Master Equation for a Savana Population I was reading the following post Master equation for reproduction and mutual annihilation process and I began to wonder - What If the population also suffers of lethal competition?
We would have the following process:
$$A + A \xrightarrow{\text{$\lambda$}} A$$
How would be transition rate in this case? Would be something like $\omega_{n, n-1} = \frac{\lambda}{2} \left( n(n-1) \right)?$
 A: I suppose that for an arbitrary process
$$mA \xrightarrow{\lambda} pA$$
we could write
$$
\omega_{n\rightarrow n -m+p}=\lambda {n\choose m}.$$
Obviously, this assumes that the individuals meet randomly and encounter any other with equal probability.
More detailed explanation
Suppose that we have events where $m$ individuals out of the population can meet and engage in a battle or an orgy, which transforms them into $p$ individuals (i.e., if some individuals are killed we have $p<m$, whereas if some are born, we have $p>m$). Such an event changes the number of individuals in the population from $n$ to $n-m+p$, so we are talking about transition $\omega_{n,n-m+p}$.

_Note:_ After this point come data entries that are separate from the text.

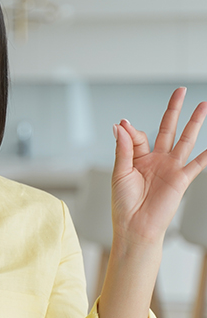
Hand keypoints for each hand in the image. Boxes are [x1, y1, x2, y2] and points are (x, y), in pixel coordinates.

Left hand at [111, 87, 206, 247]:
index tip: (123, 126)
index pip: (138, 135)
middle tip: (180, 91)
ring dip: (194, 123)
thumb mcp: (119, 172)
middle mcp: (156, 160)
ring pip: (185, 140)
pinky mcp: (181, 179)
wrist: (135, 226)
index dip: (130, 130)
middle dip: (174, 110)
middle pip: (167, 129)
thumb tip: (121, 125)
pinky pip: (197, 164)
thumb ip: (123, 148)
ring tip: (203, 106)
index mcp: (138, 157)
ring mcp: (170, 168)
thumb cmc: (123, 203)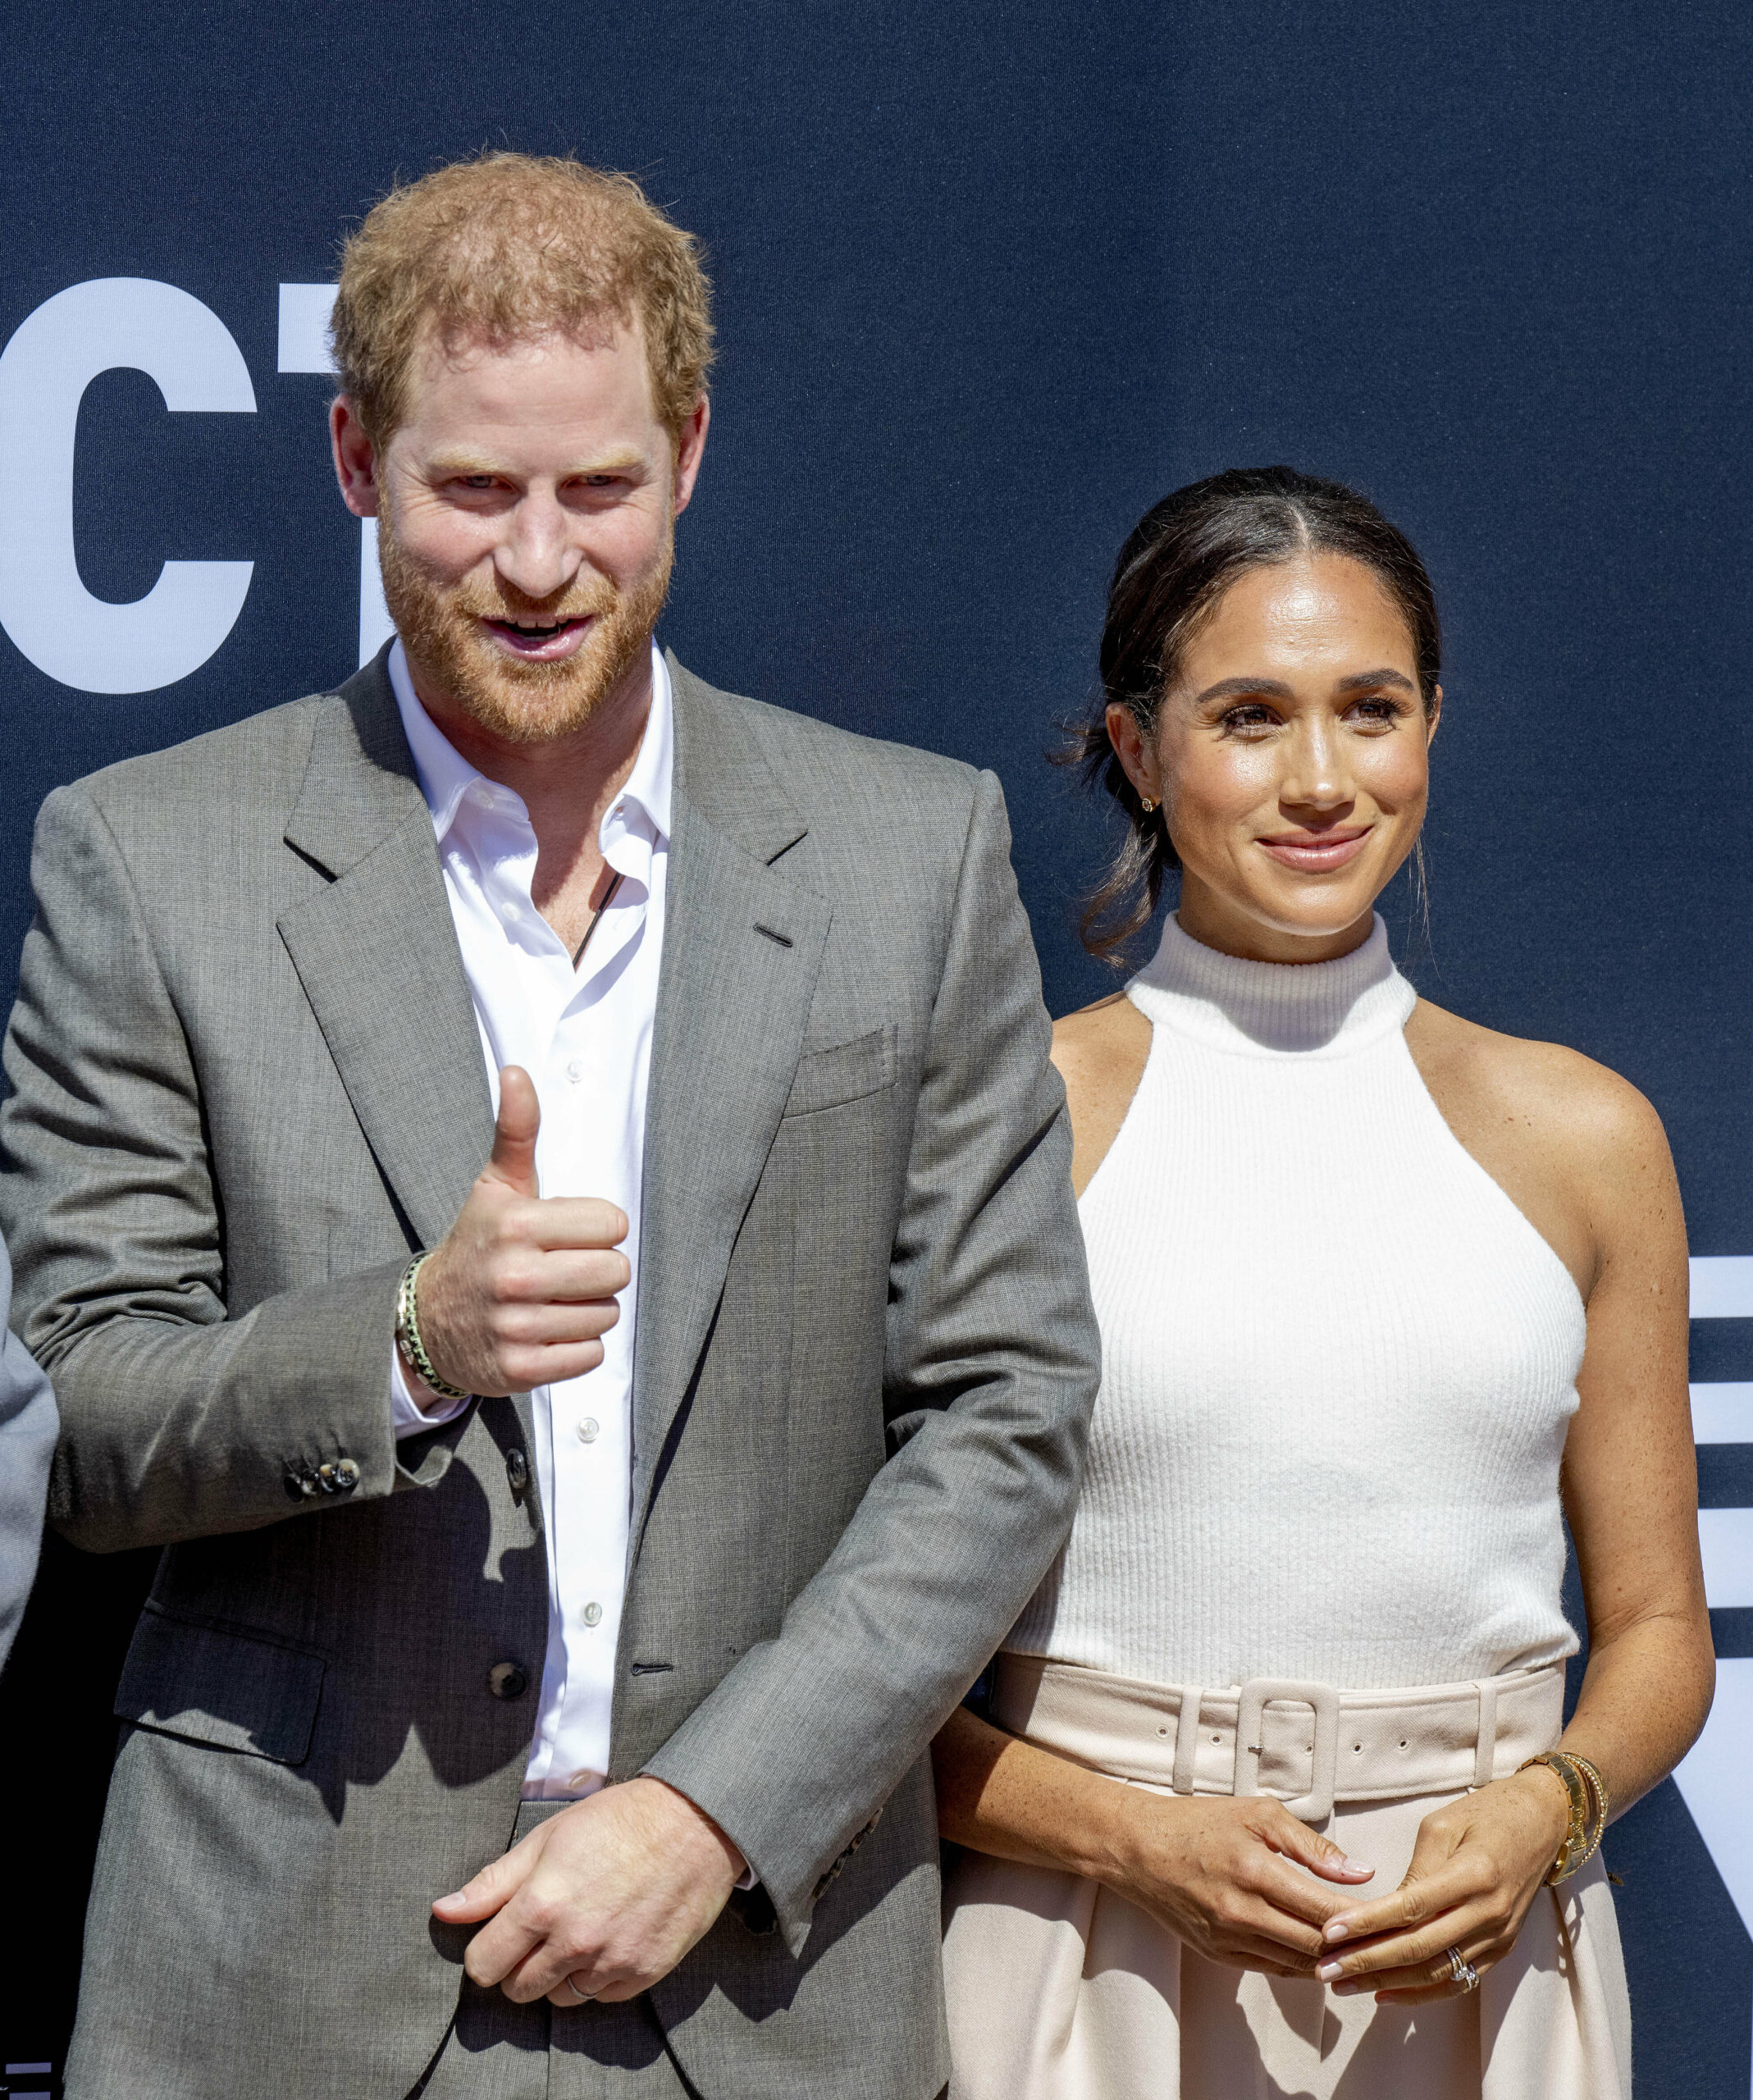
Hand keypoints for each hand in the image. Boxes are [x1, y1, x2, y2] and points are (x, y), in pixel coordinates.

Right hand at [416, 1066, 629, 1397]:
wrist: (428, 1320)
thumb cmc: (478, 1244)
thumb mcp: (495, 1187)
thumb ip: (515, 1131)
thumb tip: (517, 1070)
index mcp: (517, 1224)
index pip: (613, 1224)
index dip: (597, 1229)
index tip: (566, 1234)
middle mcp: (514, 1276)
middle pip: (616, 1271)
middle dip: (598, 1270)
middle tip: (564, 1270)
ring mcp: (515, 1326)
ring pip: (606, 1315)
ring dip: (588, 1310)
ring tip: (552, 1301)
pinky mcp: (520, 1369)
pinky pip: (590, 1356)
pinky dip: (577, 1347)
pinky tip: (547, 1331)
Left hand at [434, 1777, 745, 2003]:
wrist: (694, 1822)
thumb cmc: (617, 1821)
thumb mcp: (548, 1838)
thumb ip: (493, 1882)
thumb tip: (444, 1911)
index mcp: (542, 1904)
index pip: (482, 1965)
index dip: (485, 1950)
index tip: (500, 1935)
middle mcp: (574, 1941)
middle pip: (516, 1990)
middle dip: (519, 1965)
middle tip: (541, 1931)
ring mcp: (611, 1961)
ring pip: (559, 1998)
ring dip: (560, 1974)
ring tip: (580, 1931)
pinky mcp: (644, 1973)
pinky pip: (601, 1997)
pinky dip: (599, 1977)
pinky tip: (610, 1938)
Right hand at [1104, 1792, 1376, 1976]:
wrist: (1138, 1847)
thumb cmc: (1199, 1823)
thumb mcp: (1257, 1814)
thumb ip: (1312, 1845)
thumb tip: (1360, 1873)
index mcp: (1254, 1870)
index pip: (1324, 1910)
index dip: (1362, 1919)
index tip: (1386, 1915)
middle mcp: (1241, 1911)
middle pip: (1315, 1946)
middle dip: (1352, 1946)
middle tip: (1379, 1936)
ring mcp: (1227, 1938)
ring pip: (1296, 1965)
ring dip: (1328, 1960)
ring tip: (1354, 1947)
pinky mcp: (1217, 1955)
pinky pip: (1271, 1968)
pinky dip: (1298, 1963)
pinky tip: (1314, 1951)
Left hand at [1313, 1766, 1570, 2001]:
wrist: (1543, 1822)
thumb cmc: (1487, 1813)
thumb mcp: (1441, 1825)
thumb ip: (1416, 1870)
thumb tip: (1383, 1910)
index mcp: (1473, 1875)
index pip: (1411, 1908)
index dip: (1368, 1924)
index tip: (1330, 1933)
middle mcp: (1489, 1912)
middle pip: (1420, 1949)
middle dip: (1368, 1963)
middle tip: (1326, 1969)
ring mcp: (1499, 1936)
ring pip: (1437, 1973)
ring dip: (1388, 1982)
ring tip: (1345, 1985)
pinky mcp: (1501, 1948)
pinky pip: (1459, 1980)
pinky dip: (1421, 1993)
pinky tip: (1386, 1993)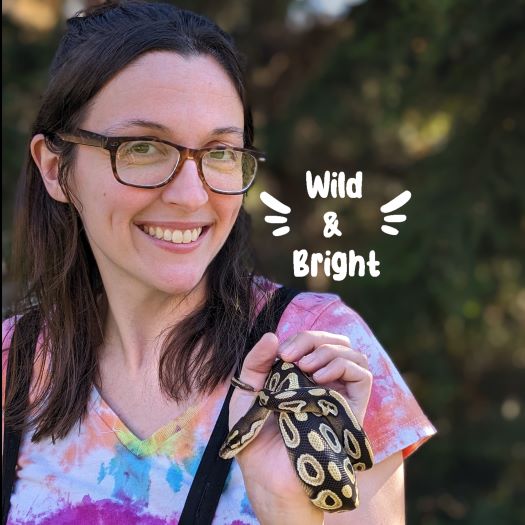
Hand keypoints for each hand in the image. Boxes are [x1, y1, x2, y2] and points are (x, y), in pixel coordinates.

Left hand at [228, 331, 372, 523]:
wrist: (267, 475)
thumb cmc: (255, 438)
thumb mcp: (248, 393)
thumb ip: (255, 363)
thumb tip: (273, 336)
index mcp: (301, 375)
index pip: (315, 342)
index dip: (302, 338)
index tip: (281, 353)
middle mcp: (324, 383)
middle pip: (336, 342)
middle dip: (314, 339)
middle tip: (291, 355)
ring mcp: (339, 396)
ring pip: (353, 355)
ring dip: (330, 351)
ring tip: (306, 367)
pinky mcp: (351, 411)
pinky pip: (363, 377)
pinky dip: (344, 366)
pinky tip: (321, 378)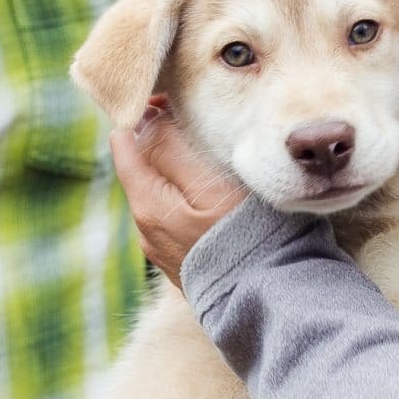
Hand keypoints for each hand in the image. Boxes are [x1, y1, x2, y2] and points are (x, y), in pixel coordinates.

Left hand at [110, 107, 246, 288]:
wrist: (273, 302)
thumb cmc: (249, 237)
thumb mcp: (212, 185)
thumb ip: (174, 151)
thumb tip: (147, 120)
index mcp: (148, 205)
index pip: (125, 143)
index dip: (143, 114)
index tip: (170, 95)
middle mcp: (147, 230)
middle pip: (142, 168)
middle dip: (160, 140)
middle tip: (192, 114)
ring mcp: (164, 251)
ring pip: (160, 192)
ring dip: (176, 169)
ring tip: (208, 151)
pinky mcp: (184, 264)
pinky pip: (176, 217)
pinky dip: (187, 196)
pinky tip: (215, 194)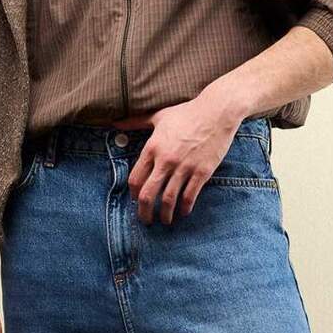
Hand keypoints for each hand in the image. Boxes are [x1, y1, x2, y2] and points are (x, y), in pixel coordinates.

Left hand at [127, 99, 245, 225]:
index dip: (133, 194)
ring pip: (169, 200)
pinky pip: (190, 196)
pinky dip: (185, 208)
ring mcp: (184, 168)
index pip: (135, 179)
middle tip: (146, 220)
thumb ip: (136, 122)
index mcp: (153, 148)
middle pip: (148, 194)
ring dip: (165, 215)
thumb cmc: (187, 113)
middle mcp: (166, 160)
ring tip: (165, 220)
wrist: (217, 112)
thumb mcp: (159, 116)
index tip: (136, 200)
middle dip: (144, 212)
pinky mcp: (202, 172)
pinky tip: (183, 212)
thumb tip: (116, 124)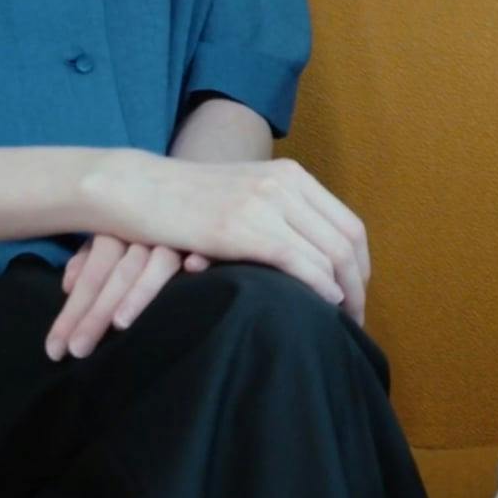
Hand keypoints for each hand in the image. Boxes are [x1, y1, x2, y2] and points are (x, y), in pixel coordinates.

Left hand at [46, 231, 207, 362]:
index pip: (92, 275)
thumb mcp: (114, 234)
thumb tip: (67, 285)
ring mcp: (178, 231)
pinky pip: (205, 242)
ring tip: (121, 323)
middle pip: (118, 274)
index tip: (56, 349)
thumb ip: (91, 258)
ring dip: (141, 289)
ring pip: (157, 263)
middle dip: (95, 314)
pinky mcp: (210, 233)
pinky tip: (194, 266)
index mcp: (117, 228)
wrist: (194, 188)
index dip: (72, 311)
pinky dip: (201, 253)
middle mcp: (145, 229)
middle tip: (78, 351)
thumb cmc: (145, 218)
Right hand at [83, 150, 370, 320]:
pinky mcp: (244, 227)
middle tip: (357, 319)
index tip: (356, 294)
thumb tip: (310, 253)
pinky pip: (300, 262)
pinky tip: (320, 306)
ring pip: (329, 254)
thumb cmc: (185, 202)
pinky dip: (318, 288)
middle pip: (346, 241)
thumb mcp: (241, 195)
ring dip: (343, 294)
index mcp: (290, 175)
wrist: (137, 188)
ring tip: (340, 322)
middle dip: (357, 285)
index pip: (348, 223)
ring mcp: (265, 203)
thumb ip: (277, 212)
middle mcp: (285, 183)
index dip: (360, 264)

There are $n$ possibilities to choose one individual from the population, $n-1$ possibilities to choose the second, and so on till $n-m+1$ possibilities to choose the $m$-th. In the same time the order in which we select the individuals does not matter, so we need to divide it by the number of all possible orderings of $m$ individuals, i.e., $m!$. Thus, our rate is
$$
\omega_{n,n-m+p}\propto \frac{n(n-1)(n-2)...(n-m+1)}{m!}=\frac{n!}{m!(n-m)!}={n\choose m},$$
where I used the standard notation for a binomial coefficient.
Given that the rate of such events is given by $\lambda$, we have our final expression as
$$
\omega_{n, n -m+p}=\lambda {n\choose m}.$$
In particular, if we take the example from the OP, $$A+A\rightarrow A,$$ where two individuals are converted to one, we have $m=2$ and $p=1$, so that the rate according to the above formula is
$$
\omega_{n, n -1}=\lambda {n\choose 2}=\lambda\frac{n(n-1)}{2}.$$